Geometry processing has a long history of breakthrough developments that have guided design of 3D tools for computer vision, additive manufacturing, scientific computing, and other disciplines. Research in this discipline has led to state-of-the-art approaches to a variety of problems, including the following:
- Acquisition and reconstruction
- Analysis and design for fabrication
- Architectural and industrial geometry
- Computational geometric design
- Computer-aided design and manufacturing
- Data-driven geometry processing
- Discrete differential geometry
- Exploration of shape collections
- Geometry and topology representations
- Geometry compression
- Geometric sorting, clustering, visualization
- Geometric deep learning
- Geometry processing applications
- Interactive shape design and editing
- Isogeometric analysis
- Machine learning in geometry
- Medical image analysis
- Mesh editing and deformation
- Meshing and remeshing
- Modeling for 3D printing
- Multiresolution modeling and subdivision
- Procedural geometric modeling
- Processing of big geometric datasets
- Shape analysis and synthesis
- Simulation and animation
- Smoothing and denoising
- Surface and volume parameterization
The Symposium on Geometry Processing conference annually showcases state-of-the-art research and tutorials in geometry processing; check out their Graduate School website for recorded talks introducing some of the big ideas.
Individual projects pursued week-to-week in our program will depend on the mentors who attend. Given recent focuses in geometry processing research, a sampling of problems likely to be targeted during SGI includes the following:
- Robust geometry processing: Motivated by computer graphics applications, classical geometry processing algorithms often assume smooth, manifold meshes as input, like those designed by artists and professional engineers. We will aim to broaden the scope of geometry processing to computer vision and rapid prototyping by developing new algorithms and software that apply to messy, incomplete signals coming from raw sensor data and novice users.
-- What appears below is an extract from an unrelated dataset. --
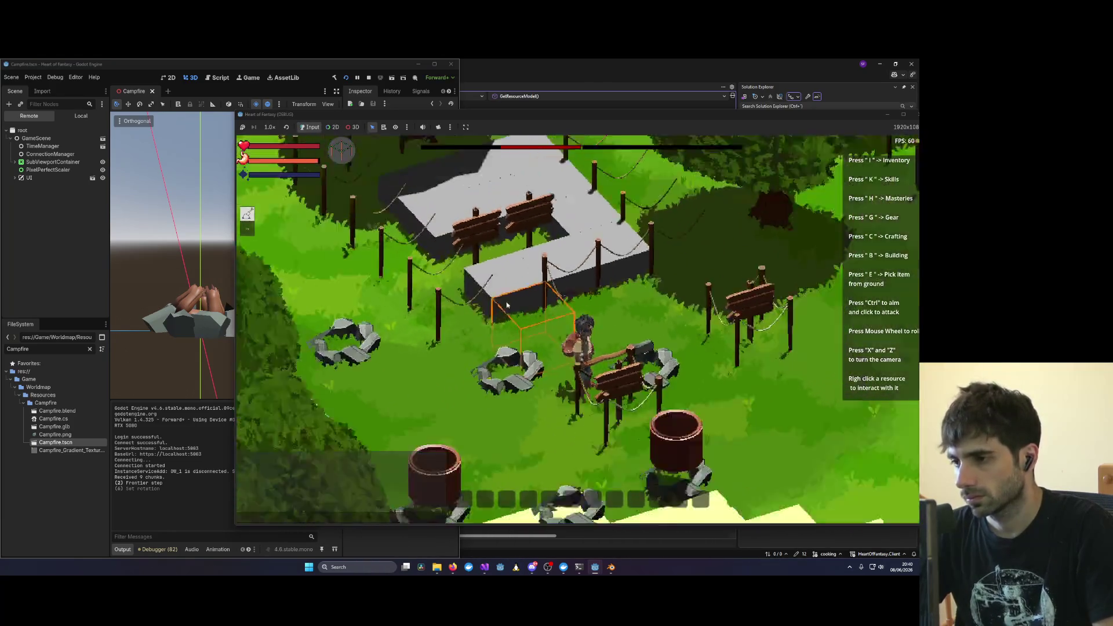
key("x")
- High-throughput shape analysis: In an effort to apply geometry processing to highly-detailed shapes as well as large datasets of models, new geometry processing algorithms have to take into account new models of parallel computation, with potential to advance not only classical applications in geometry but also PDE and simulation tools.
- Machine learning for geometry: The vast expansion of machine learning research so far has had a fairly limited effect on geometry processing. A primary reason for this disconnect is that popular tools for modern machine learning---specifically, convolutional neural networks---are not well-suited to the shape representations needed in many geometric applications (meshes, CAD models, and so on). Many projects are focused on developing sensible learning techniques built from the ground up to ingest shapes rather than images or isolated data points.
- Higher-dimensional geometry processing: The majority of geometry processing research projects focus on surfaces as two-dimensional objects embedded in 3D. New methods are being developed for volumes and even higher-dimensional manifolds of data points, drawing on intuition built in studying the lower-dimensional case.